Los casos donde están de por medio resoluciones de la Contraloría General de la República (CGR), contra funcionarios del Estado, son también escandalosos. Desde el año 2000 hasta el 2006, están pendientes de sentencia 1,123 casos.
El año con mayor ingreso de amparos contra la CGR fue el 2005, cuando se presentaron 684 en los Tribunales de Apelaciones. De esos, la Corte Suprema ha fallado solamente tres y tiene pendientes 681 casos.
“Todos esos casos están estancados. Mientras la honorable Corte Suprema de Justicia no se pronuncie no podemos avanzar. Hay quienes nos responsabilizan de no avanzar en las auditorías, la verdadera retardación está allá, no aquí”, aseguró el presidente de la CGR, contralor Guillermo Argüello Poessy.
SE USAN PARA RETRASAR LOS PROCESOS
El tema de los amparos para la Contraloría en los últimos años ha sido y sigue siendo un asunto que retrasa los procesos de investigación contra la corrupción en la administración pública.
Argüello Poessy dijo a LA PRENSA que todos los funcionarios o ex funcionarios públicos que han sido sancionados o que se les notifica que serán investigados, corren a ampararse contra la entidad fiscalizadora.

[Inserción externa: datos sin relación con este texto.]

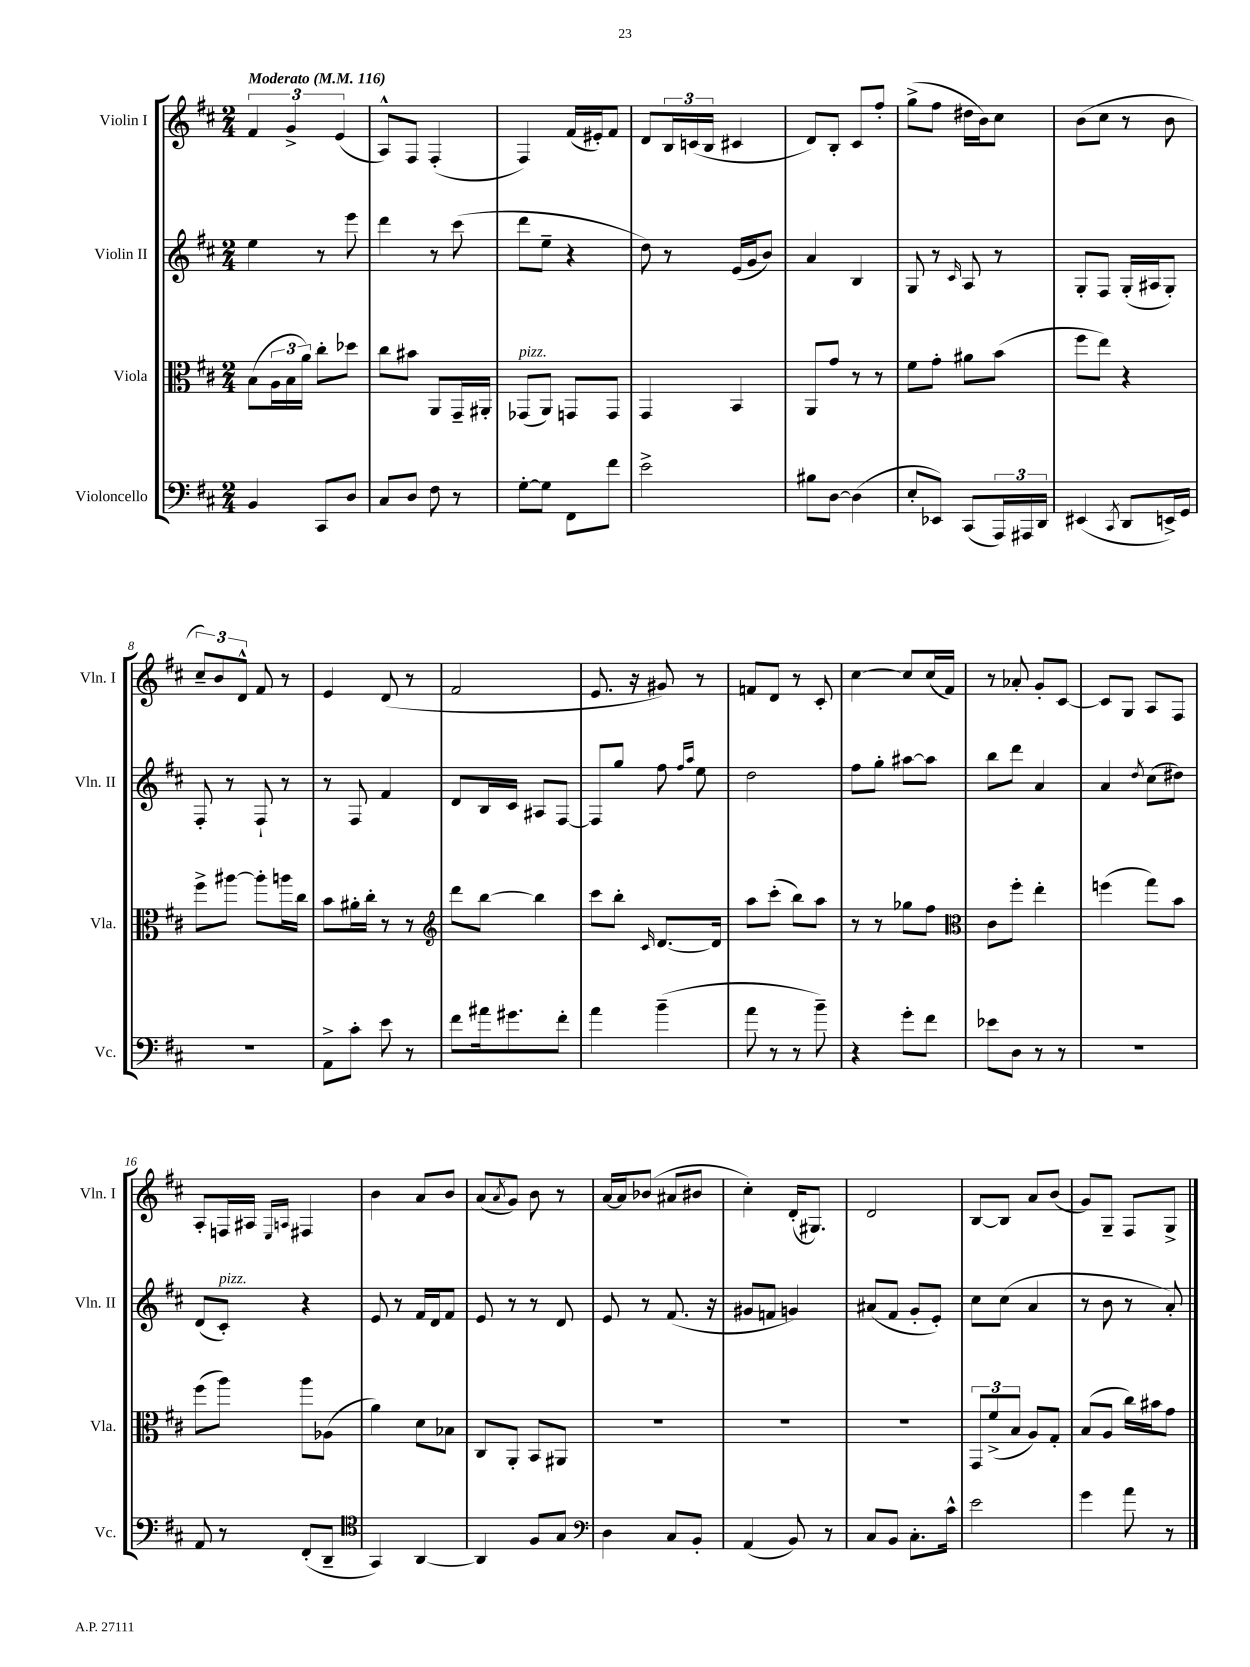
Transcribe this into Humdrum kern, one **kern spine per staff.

**kern	**kern	**kern	**kern
*staff4	*staff3	*staff2	*staff1
*clefF4	*clefC3	*clefG2	*clefG2
*k[f#c#]	*k[f#c#]	*k[f#c#]	*k[f#c#]
*M2/4	*M2/4	*M2/4	*M2/4
*MM116	*MM116	*MM116	*MM116
4BB/	(8B\L	4ee\	6f#/
.	24A\L	.	.
.	24B\	.	6g^/
.	24a\JJ)	.	.
8CC#/L	8cc#'\L	8r	.
.	.	.	(6e/
8D/J	8dd-\J	8eee\	.
=	=	=	=
8C#/L	8cc#\L	4ddd\	8A^^/L)
8D/J	8b#\J	.	8F#/J
8F#\	8AA/L	8r	(4F#'/
8r	16GG~/L	(8ccc#\	.
.	16AA#'/JJ	.	.
=	=	=	=
[8G'\L	(8GG-/L	8ddd\L	4F#/)
8G\]J	8AA/J)	8ee~\J	.
8FF#\L	8GG/L	4r	(16f#/LL
.	.	.	16e#'/J)
8f#\J	8GG/J	.	8f#/J
=	=	=	=
2e^\	4GG/	8dd\)	8d/L
.	.	8r	24B/L
.	.	.	(24c/
.	.	.	24B/JJ
.	4BB/	(16e/LL	4c#/
.	.	16g/J	.
.	.	8b/J)	.
=	=	=	=
8B#\L	8AA/L	4a/	8d/L)
[8D\J	8g/J	.	8B'/J
(4D\]	8r	4B/	8c#/L
.	8r	.	8ff#'/J
=	=	=	=
8E'/L	8f#\L	8G/	(8gg^\L
8EE-/J)	8g'\J	8r	8ff#\J
.	.	16qqc#/	.
(8CC#/L	8a#\L	8A/	16dd#\LL
.	.	.	16b\J)
24AAA/L)	(8b\J	8r	8cc#\J
24AAA#/	.	.	.
24DD/JJ	.	.	.
=	=	=	=
(4EE#/	8ff#\L	8G'/L	(8b\L
.	8ee\J)	8F#/J	8cc#\J
8qCC#/	.	.	.
8DD/L	4r	(16G'/LL	8r
.	.	16A#/J	.
16EE^/L)	.	8G'/J)	8b\
16GG/JJ	.	.	.
=	=	=	=
2r	8ff#^\L	8F#'/	12cc#~/L)
.	.	.	12b/
.	[8aa#\J	8r	.
.	.	.	12d^^/J
.	8aa#'\]L	8F#`/	8f#/
.	16aa\L	8r	8r
.	16cc#\JJ	.	.
=	=	=	=
8AA^\L	8b\L	8r	4e/
8c#'\J	16a#'\L	8F#/	.
.	16cc#'\JJ	.	.
8e\	8r	4f#/	(8d/
8r	8r	.	8r
=	=	=	=
*	*clefG2	*	*
8f#\L	8ddd\L	8d/L	2f#/
16a#\k	[8bb\J	16B/L	.
8.g#\	.	16c#/JJ	.
.	4bb\]	8A#/L	.
8f#'\J	.	[8F#/J	.
=	=	=	=
4a\	8ccc#\L	8F#/]L	8.e/
.	8bb'\J	8gg/J	.
.	.	.	16r
.	16qqc#/	.	.
(4b~\	[8.d/L	8ff#\	8g#/)
.	.	16qqff#/LL	.
.	.	16qqaa/JJ	.
.	.	8ee\	8r
.	16d/]Jk	.	.
=	=	=	=
8a\	8aa\L	2dd\	8f/L
8r	(8ccc#'\J	.	8d/J
8r	8bb\L)	.	8r
8b~\)	8aa\J	.	8c#'/
=	=	=	=
4r	8r	8ff#\L	[4cc#\
.	8r	8gg'\J	.
8g'\L	8gg-\L	[8aa#\L	8cc#/]L
8f#\J	8ff#\J	8aa#\]J	(16cc#/L
.	.	.	16f#/JJ)
=	=	=	=
*	*clefC3	*	*
8e-\L	8c#\L	8bb\L	8r
8D\J	8ff#'\J	8ddd\J	8a-'/
8r	4ee'\	4a/	8g'/L
8r	.	.	[8c#/J
=	=	=	=
2r	(4ff\	4a/	8c#/]L
.	.	.	8G/J
.	.	8qdd/	.
.	8gg\L)	(8cc#\L	8A/L
.	8b\J	8dd#\J)	8F#/J
=	=	=	=
8AA/	(8ff#\L	(8d/L	8A'/L
8r	8aa\J)	8c#'/J)	16F/L
.	.	.	16A#/JJ
.	.	.	16qqE/LL
.	.	.	16qqA/JJ
(8FF#'/L	8aa\L	4r	4F#/
8DD~/J	(8A-\J	.	.
=	=	=	=
*clefC4	*	*	*
4GG/)	4a\)	8e/	4b\
.	.	8r	.
[4AA/	8d\L	16f#/LL	8a/L
.	.	16d/J	.
.	8B-\J	8f#/J	8b/J
=	=	=	=
4AA/]	8C#/L	8e/	(8a/L
.	.	.	8qa/
.	8AA'/J	8r	8g/J)
8F#/L	8BB/L	8r	8b\
8G/J	8AA#/J	8d/	8r
=	=	=	=
*clefF4	*	*	*
4D\	2r	8e/	[16a/LL
.	.	.	16a/]J
.	.	8r	(8b-/J
8C#/L	.	(8.f#/	8a#/L
8BB'/J	.	.	8b#/J
.	.	16r	.
=	=	=	=
(4AA/	2r	8g#/L	4cc#'\)
.	.	8f/J	.
8BB/)	.	4g/)	(16d'/LK
.	.	.	8.G#/J)
8r	.	.	.
=	=	=	=
8C#/L	2r	(8a#/L	2d/
8BB/J	.	8f#/J	.
8.C#'\L	.	8g'/L	.
.	.	8e'/J)	.
16c#^^\Jk	.	.	.
=	=	=	=
2e\	12GG/L	8cc#\L	[8B/L
.	(12f#^/	.	.
.	.	(8cc#\J	8B/]J
.	12B/J	.	.
.	8A/L)	4a/	8a/L
.	8G'/J	.	(8b/J
=	=	=	=
4g\	(8B/L	8r	8g/L)
.	8A/J	8b\	8G~/J
8a\	16cc#\LL)	8r	8F#/L
.	16b#\J	.	.
8r	8g\J	8a'/)	8G^/J
==	==	==	==
*-	*-	*-	*-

“Claro, es un derecho que tienen. Pero hay quienes ni siquiera les hemos notificado el inicio de las auditorías y zas, van y meten el amparo, y los Tribunales de Apelaciones se los admiten y mandan a suspender los actos administrativos de esta Contraloría y ¿qué vamos a hacer nosotros contra una resolución judicial? Nada”, expresó Argüello con resignación.
Sobre este aspecto, el magistrado Francisco Rosales, presidente de la Sala Constitucional, apuntó que éste es un problema que “desgraciadamente” nace en los Tribunales de Apelaciones y las resoluciones de los contralores se vuelven “papel mojado”.
Rosales justificó, sin embargo, que muchas veces las resoluciones de la Contraloría violan el Pacto de San José que establece que debe haber un “debido proceso” puesto que en algunos casos los funcionarios o ex funcionarios sujetos a investigación no fueron notificados, y en otros casos hay un exceso de la Contraloría en el uso de sus facultades.
Gerardo Rodríguez, magistrado del Tribunal de Apelaciones, dijo que este tipo de casos son muy pocos, pero los afectados alegan estar en total indefensión y según la Ley tienen derecho a la defensa.
POLÍTICOS Y NARCOS, BENEFICIADOS
Aunque los magistrados defienden su papel y los criterios que toman en cuenta al momento de tramitar y resolver un recurso de amparo, los hechos indican que este tipo de recurso legal es resuelto con celeridad cuando se trata de un político, un procesado por narcotráfico o un funcionario del Estado.
El ex presidente Arnoldo Alemán y el procesado Luis Ángel González Largo, sospechoso de narcotráfico, son sólo dos ejemplos de haber conseguido beneficios mediante recursos de amparo con una celeridad impresionante.
Según el magistrado Rodríguez, los políticos tratan de resolver sus contiendas a través del Poder Judicial. Es por eso que diputados y personajes políticos constantemente recurren de amparo.
En los delitos ligados al narcotráfico, para Francisco Rosales, se trata de un tema de “competencia” porque suceden casos que son tramitados por un Juez de Distrito en lugar de un Juez Local.